Daquele dia em diante, o abutre deixou de comer qualquer coisa, pois tudo que conheceu, um dia esteve vivo.

Não muito tempo depois, o abutre já estava muito fraco. Sentia que seus dias estavam chegando ao fim. O abutre e seu amigo zebra, que também havia decidido deixar de comer, estava começando a enfrentar as últimas consequências de sua nova dieta. Eles não conseguiam mais andar e passaram seus últimos dias deitados numa colina admirando o céu. No início apenas conversando. Conforme se tornava mais difícil falar, permaneceram em silêncio em completa harmonia e com certeza em sua decisão. Era como se um pudesse ouvir os pensamentos do outro.

Finalmente chegou o dia em que o abutre e a zebra tiveram seu fim. Os dois morreram no mesmo instante enquanto se despediam e aguardavam seu novo encontro nas estrelas junto com seus antepassados.

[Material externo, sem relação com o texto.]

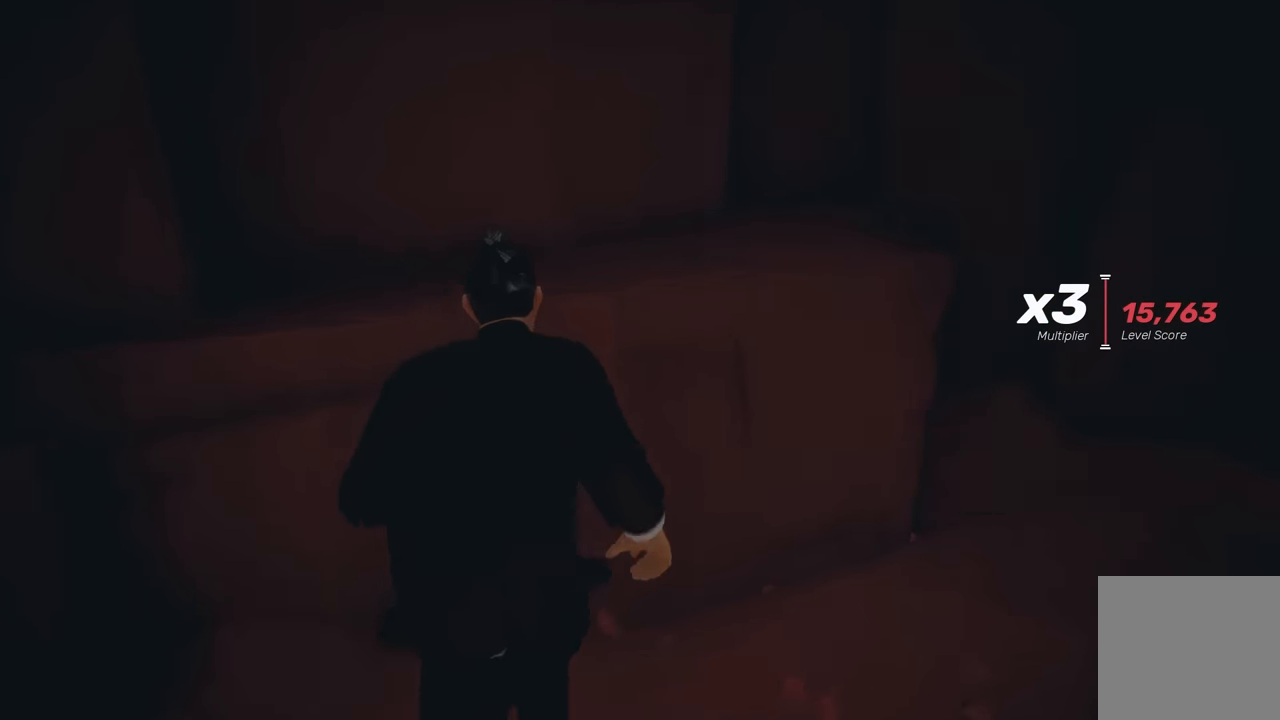
{"buttons": ["R2"], "left_stick": "up", "right_stick": "right", "events": [[33, "left_stick", "right"], [283, "left_stick", "up-right"], [450, "left_stick", "up"]]}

Dias depois, suas carniças foram comidas por outros abutres e algumas hienas. Seus ossos e o resto de alguns minerais que ainda haviam ficado para trás, foram consumidos por bactérias. E no fim, seus últimos minerais foram absorvidos pelas plantas, que foram mortas e comidas por outras zebras, que foram mortas e comidas por leões e tiveram suas carniças comidas por abutres até que um dia todos os animais e seres vivos da savana tinham um pouco do que um dia foi da zebra e do abutre. A cada refeição sentiam um momento de culpa pelo que faziam. O momento terminava ao fim da próxima mordida.